• _DESCRIPTION OF THE TASK_
Using the data beneath, show every line that includes the word "bear".

Multi-frame object listings
*****
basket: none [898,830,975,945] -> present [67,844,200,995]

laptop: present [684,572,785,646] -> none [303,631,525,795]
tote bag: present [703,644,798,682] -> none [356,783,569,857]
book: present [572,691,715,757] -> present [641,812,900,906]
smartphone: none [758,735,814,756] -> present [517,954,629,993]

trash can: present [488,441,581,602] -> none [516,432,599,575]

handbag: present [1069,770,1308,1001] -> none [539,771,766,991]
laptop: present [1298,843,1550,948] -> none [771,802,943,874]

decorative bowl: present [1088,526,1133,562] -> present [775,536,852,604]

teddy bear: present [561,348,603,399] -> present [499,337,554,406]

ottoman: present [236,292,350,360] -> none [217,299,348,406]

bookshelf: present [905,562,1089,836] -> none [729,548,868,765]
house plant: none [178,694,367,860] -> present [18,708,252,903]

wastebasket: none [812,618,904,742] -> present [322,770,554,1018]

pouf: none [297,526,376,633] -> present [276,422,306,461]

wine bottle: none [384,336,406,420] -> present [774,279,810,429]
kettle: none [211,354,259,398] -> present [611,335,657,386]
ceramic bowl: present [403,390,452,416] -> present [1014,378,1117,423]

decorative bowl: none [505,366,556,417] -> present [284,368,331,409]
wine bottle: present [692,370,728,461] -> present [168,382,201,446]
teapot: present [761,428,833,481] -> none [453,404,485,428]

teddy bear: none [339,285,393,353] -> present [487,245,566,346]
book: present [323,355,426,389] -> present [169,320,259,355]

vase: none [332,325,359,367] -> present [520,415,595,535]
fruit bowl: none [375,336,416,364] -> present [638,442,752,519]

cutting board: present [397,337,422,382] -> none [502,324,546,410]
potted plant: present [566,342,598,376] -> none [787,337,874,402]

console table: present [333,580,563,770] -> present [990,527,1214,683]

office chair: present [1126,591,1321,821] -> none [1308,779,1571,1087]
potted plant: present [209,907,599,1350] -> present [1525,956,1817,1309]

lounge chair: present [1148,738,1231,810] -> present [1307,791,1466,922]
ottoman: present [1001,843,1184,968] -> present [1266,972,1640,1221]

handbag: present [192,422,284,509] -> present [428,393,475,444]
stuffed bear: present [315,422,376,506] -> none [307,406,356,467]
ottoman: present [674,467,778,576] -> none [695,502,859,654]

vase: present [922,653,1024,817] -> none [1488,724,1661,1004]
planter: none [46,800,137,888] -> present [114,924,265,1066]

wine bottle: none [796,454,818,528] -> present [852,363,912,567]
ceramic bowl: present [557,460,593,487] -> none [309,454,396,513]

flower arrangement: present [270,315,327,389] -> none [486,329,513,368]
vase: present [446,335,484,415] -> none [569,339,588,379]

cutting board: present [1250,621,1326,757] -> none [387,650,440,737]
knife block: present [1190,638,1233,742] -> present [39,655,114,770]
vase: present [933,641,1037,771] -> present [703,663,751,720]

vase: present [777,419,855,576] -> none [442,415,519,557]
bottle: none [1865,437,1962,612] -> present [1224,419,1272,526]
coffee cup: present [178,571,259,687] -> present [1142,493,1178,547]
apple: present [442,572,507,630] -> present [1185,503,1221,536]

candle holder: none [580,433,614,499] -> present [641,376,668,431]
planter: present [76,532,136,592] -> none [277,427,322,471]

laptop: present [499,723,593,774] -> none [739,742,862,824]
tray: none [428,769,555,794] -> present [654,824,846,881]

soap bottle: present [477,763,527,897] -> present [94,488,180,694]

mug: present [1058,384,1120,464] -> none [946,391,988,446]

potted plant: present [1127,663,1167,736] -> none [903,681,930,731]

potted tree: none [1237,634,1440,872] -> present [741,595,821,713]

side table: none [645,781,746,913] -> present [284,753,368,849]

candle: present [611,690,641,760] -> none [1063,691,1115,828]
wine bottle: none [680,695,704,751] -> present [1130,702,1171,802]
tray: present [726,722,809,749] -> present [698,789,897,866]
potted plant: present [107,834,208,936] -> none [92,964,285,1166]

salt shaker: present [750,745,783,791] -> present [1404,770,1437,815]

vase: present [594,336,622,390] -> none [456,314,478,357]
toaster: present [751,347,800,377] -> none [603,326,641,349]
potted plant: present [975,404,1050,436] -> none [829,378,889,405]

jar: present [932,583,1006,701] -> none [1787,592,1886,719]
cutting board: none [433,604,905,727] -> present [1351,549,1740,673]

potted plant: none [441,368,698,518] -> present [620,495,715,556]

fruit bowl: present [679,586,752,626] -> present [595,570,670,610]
*****
• _FINISHED EXERCISE_
teddy bear: present [561,348,603,399] -> present [499,337,554,406]
teddy bear: none [339,285,393,353] -> present [487,245,566,346]
stuffed bear: present [315,422,376,506] -> none [307,406,356,467]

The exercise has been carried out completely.